▸ TASK TO CARRY OUT
Beginning at the line containing "Increasing lifestyle disease: 32%", print every line until the records end, keeping each exactly as it is.

Saved data entries
##########

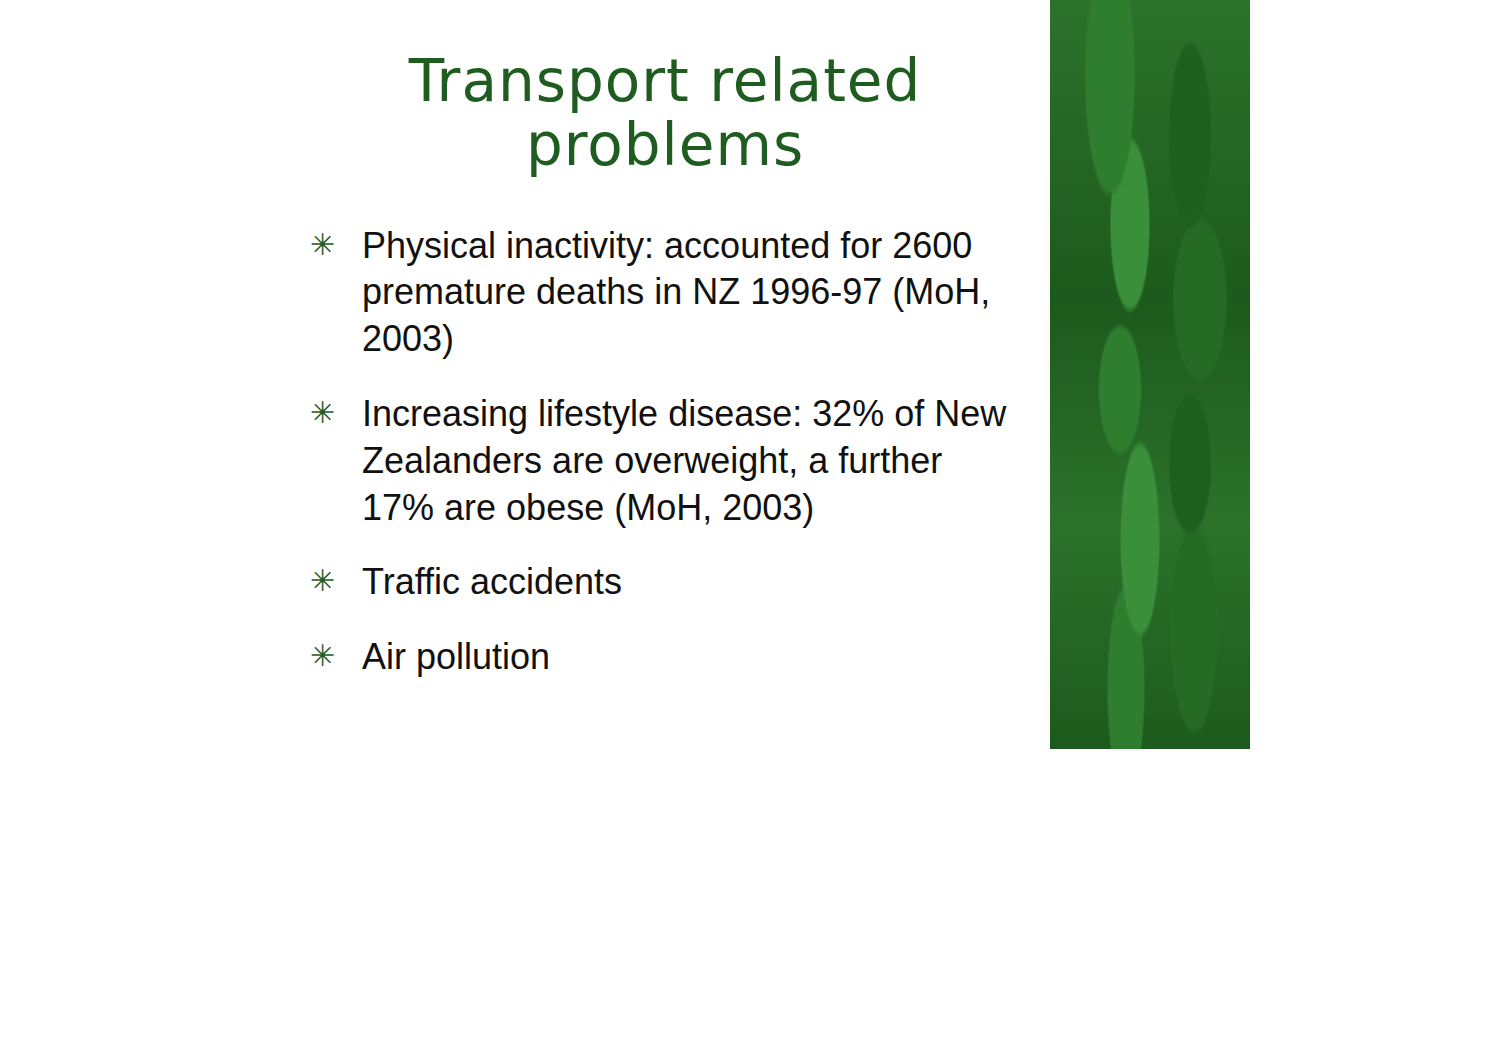Transport related problems
Physical inactivity: accounted for 2600 premature deaths in NZ 1996-97 (MoH, 2003)
Increasing lifestyle disease: 32% of New Zealanders are overweight, a further 17% are obese (MoH, 2003)
Traffic accidents
Air pollution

##########

▸ RESPONSE AREA
Increasing lifestyle disease: 32% of New Zealanders are overweight, a further 17% are obese (MoH, 2003)
Traffic accidents
Air pollution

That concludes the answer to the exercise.